------ Raw data ------
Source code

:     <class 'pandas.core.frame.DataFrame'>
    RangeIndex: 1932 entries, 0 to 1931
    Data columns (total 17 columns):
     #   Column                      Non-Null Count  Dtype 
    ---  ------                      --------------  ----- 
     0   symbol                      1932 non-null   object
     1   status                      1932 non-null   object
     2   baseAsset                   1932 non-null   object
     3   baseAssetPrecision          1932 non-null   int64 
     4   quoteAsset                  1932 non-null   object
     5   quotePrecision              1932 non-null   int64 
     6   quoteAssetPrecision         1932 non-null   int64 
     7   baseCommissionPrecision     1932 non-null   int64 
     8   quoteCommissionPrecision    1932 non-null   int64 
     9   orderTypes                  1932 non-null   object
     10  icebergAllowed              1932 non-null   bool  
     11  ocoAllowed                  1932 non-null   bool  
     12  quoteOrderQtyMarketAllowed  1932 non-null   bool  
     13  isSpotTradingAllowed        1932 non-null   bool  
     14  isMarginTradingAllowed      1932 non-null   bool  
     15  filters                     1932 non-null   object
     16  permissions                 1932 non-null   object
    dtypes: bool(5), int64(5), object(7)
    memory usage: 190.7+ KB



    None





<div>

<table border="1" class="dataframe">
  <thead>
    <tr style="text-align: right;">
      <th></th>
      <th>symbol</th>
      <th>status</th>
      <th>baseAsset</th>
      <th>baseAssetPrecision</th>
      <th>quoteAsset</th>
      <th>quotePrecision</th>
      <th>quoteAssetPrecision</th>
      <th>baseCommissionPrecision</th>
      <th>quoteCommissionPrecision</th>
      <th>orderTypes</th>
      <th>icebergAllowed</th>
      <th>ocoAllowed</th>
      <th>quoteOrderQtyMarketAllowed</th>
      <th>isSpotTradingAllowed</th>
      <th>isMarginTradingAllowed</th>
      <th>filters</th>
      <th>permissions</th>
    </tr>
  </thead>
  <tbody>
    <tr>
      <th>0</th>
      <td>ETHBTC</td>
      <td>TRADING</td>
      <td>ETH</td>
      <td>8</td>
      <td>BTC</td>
------
* [What is required]:
Count each line above with "isMarginTradingAllowed"; write only the number.

* [Response for this exercise]:
2